A new report suggests there may be a less invasive way to determine which patients with nonsmall cell lung cancer (NSCLC) would be good candidates for immune checkpoint inhibitor therapy.
In a study published in the Journal for Immunotherapy of Cancer, investigators posit that quantitative imaging and a deep learning analysis can serve as a meaningful surrogate for immunochemistry-derived programmed death-ligand 1 (PD-L1) measurement. The findings could open the door to a new paradigm in therapeutic decision-making for patients and physicians.
NSCLC is the most common type of lung cancer, accounting for about 85% of all lung cancer diagnoses. Immune checkpoint inhibitor therapy is widely seen as a major breakthrough in the treatment of patients with advanced NSCLC, but the therapy leads to long-term responses in a subset of patients, estimated at between 20% and 50%. The main method of trying to identify patients likely to respond is measuring expression of the checkpoint target PD-L1. Previous studies have suggested that PD-L1 positivity is predictive of higher response rates and longer survival.
“However, measuring PD-L1 by IHC (immunohistochemistry) requires surgical or biopsied tumor specimens, which are collected through invasive procedures and associated with risk of morbidities,” wrote corresponding author Matthew B. Schabath, Ph.D., of the Moffitt Cancer Center, in Tampa, Florida, and colleagues.
Schabath and his team wondered if there could be a simpler way to achieve the same goal of identifying candidates for immune checkpoint inhibitor therapy. They noted that quantitative imaging has shown that disease features such as shape, size, voxel intensity, and texture “are strongly associated with gene and protein expression in NSCLC.” Signatures from the intratumoral region and the peritumoral region, in particular, have been found to contain useful information about the expression of markers like PD-L1, they added.
“These observations suggest that PD-L1 expression might be tractable by radiomics analyses of Fluorine 18 (18F)−fluorodeoxyglucose (FDG)-Positron emission tomography (PET) scans,” they wrote.
Schabath and colleagues used images and data from a cohort of 697 patients with NSCLC and then used machine learning to develop a “deeply learned score” to measure PD-L1 expression status. Next, they used the model to predict response and outcomes in two retrospective and one prospective test cohorts of patients with advanced NSCLC who were receiving immune checkpoint inhibitor therapy.
The investigators found that the deep learning score accurately discriminated between PD-L1 positive and negative patients and was “indistinguishable” from immunochemistry-derived PD-L1 status in its ability to predict progression-free survival and overall survival.

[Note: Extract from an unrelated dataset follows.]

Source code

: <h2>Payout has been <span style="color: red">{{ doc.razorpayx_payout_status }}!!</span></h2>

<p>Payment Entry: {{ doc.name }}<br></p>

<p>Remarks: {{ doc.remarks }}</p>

Schabath said the study required extensive training, testing and validation, so he was excited to see their hypothesis prove correct. “Certainly, the best designed research study can yield less than stellar results,” he told Managed Healthcare Executive.“As such, our team was pleasantly surprised that all this extensive effort led to the DLS (deep learning score) performing so well in predicting progression-free survival and overall survival.”

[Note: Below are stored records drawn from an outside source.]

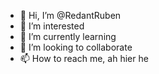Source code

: - 👋 Hi, I’m @RedantRuben
- 👀 I’m interested
- 🌱 I’m currently learning
- 💞️ I’m looking to collaborate
- 📫 How to reach me, ah hier he

<!---
RedantRuben/RedantRuben is a ✨ special ✨ repository because its `README.md` (this file) appears on your GitHub profile.
You can click the Preview link to take a look at your changes.
--->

Still, Schabath said a number of hurdles remain before the noninvasive method can replace the existing paradigm. First, he said, a multicenter prospective clinical utility trial would be needed to support the use of deep learning score in clinical decision-making.
Next, he said, the deep learning score would need to be integrated into current radiology and oncology workflows, something that would likely take place through industry-academia partnerships.
“We envision the DLS would be embedded directly into a PACS (picture archiving and communication system) and would provide immediate results to the treating oncologist,” he said. Once those hurdles are cleared, Schabath said he expects clinicians would be open to the new system because of its speed, reliability, and lower cost.